BEGIN Provided data
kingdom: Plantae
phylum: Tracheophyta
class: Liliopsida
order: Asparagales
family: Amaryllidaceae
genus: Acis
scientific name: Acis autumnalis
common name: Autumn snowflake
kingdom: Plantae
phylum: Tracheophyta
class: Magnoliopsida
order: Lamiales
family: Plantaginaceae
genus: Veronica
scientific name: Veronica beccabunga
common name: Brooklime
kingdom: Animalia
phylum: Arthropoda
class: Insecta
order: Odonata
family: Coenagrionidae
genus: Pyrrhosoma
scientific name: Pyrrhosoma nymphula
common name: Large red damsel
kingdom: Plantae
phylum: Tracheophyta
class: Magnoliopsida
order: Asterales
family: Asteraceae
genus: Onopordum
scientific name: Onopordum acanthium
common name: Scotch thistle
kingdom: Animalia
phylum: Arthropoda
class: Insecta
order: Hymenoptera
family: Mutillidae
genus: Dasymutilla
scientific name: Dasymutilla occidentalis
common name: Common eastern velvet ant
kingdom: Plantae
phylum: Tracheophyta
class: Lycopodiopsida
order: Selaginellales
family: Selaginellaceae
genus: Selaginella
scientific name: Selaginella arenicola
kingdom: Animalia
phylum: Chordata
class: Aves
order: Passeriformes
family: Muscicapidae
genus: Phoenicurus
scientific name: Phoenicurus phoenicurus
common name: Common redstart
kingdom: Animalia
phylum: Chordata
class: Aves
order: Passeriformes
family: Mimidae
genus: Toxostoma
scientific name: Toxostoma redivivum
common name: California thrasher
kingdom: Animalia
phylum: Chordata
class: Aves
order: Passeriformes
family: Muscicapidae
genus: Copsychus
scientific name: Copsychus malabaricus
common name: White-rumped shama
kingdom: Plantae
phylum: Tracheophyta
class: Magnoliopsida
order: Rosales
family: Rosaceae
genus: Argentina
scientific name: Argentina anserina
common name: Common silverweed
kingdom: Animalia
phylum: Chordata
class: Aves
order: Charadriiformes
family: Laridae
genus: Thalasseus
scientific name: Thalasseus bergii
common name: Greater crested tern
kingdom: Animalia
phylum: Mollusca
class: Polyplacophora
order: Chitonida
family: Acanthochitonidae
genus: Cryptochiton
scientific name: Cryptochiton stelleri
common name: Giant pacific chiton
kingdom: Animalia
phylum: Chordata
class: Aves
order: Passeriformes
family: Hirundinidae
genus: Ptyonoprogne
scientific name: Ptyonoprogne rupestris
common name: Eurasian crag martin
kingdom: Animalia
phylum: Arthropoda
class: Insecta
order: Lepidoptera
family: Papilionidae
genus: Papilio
END Provided data
The task —
Please give every line above as a JSON list of strings, one string per line, with any blank lines left out.

The completed task —
[
  "kingdom: Plantae",
  "phylum: Tracheophyta",
  "class: Liliopsida",
  "order: Asparagales",
  "family: Amaryllidaceae",
  "genus: Acis",
  "scientific name: Acis autumnalis",
  "common name: Autumn snowflake",
  "kingdom: Plantae",
  "phylum: Tracheophyta",
  "class: Magnoliopsida",
  "order: Lamiales",
  "family: Plantaginaceae",
  "genus: Veronica",
  "scientific name: Veronica beccabunga",
  "common name: Brooklime",
  "kingdom: Animalia",
  "phylum: Arthropoda",
  "class: Insecta",
  "order: Odonata",
  "family: Coenagrionidae",
  "genus: Pyrrhosoma",
  "scientific name: Pyrrhosoma nymphula",
  "common name: Large red damsel",
  "kingdom: Plantae",
  "phylum: Tracheophyta",
  "class: Magnoliopsida",
  "order: Asterales",
  "family: Asteraceae",
  "genus: Onopordum",
  "scientific name: Onopordum acanthium",
  "common name: Scotch thistle",
  "kingdom: Animalia",
  "phylum: Arthropoda",
  "class: Insecta",
  "order: Hymenoptera",
  "family: Mutillidae",
  "genus: Dasymutilla",
  "scientific name: Dasymutilla occidentalis",
  "common name: Common eastern velvet ant",
  "kingdom: Plantae",
  "phylum: Tracheophyta",
  "class: Lycopodiopsida",
  "order: Selaginellales",
  "family: Selaginellaceae",
  "genus: Selaginella",
  "scientific name: Selaginella arenicola",
  "kingdom: Animalia",
  "phylum: Chordata",
  "class: Aves",
  "order: Passeriformes",
  "family: Muscicapidae",
  "genus: Phoenicurus",
  "scientific name: Phoenicurus phoenicurus",
  "common name: Common redstart",
  "kingdom: Animalia",
  "phylum: Chordata",
  "class: Aves",
  "order: Passeriformes",
  "family: Mimidae",
  "genus: Toxostoma",
  "scientific name: Toxostoma redivivum",
  "common name: California thrasher",
  "kingdom: Animalia",
  "phylum: Chordata",
  "class: Aves",
  "order: Passeriformes",
  "family: Muscicapidae",
  "genus: Copsychus",
  "scientific name: Copsychus malabaricus",
  "common name: White-rumped shama",
  "kingdom: Plantae",
  "phylum: Tracheophyta",
  "class: Magnoliopsida",
  "order: Rosales",
  "family: Rosaceae",
  "genus: Argentina",
  "scientific name: Argentina anserina",
  "common name: Common silverweed",
  "kingdom: Animalia",
  "phylum: Chordata",
  "class: Aves",
  "order: Charadriiformes",
  "family: Laridae",
  "genus: Thalasseus",
  "scientific name: Thalasseus bergii",
  "common name: Greater crested tern",
  "kingdom: Animalia",
  "phylum: Mollusca",
  "class: Polyplacophora",
  "order: Chitonida",
  "family: Acanthochitonidae",
  "genus: Cryptochiton",
  "scientific name: Cryptochiton stelleri",
  "common name: Giant pacific chiton",
  "kingdom: Animalia",
  "phylum: Chordata",
  "class: Aves",
  "order: Passeriformes",
  "family: Hirundinidae",
  "genus: Ptyonoprogne",
  "scientific name: Ptyonoprogne rupestris",
  "common name: Eurasian crag martin",
  "kingdom: Animalia",
  "phylum: Arthropoda",
  "class: Insecta",
  "order: Lepidoptera",
  "family: Papilionidae",
  "genus: Papilio"
]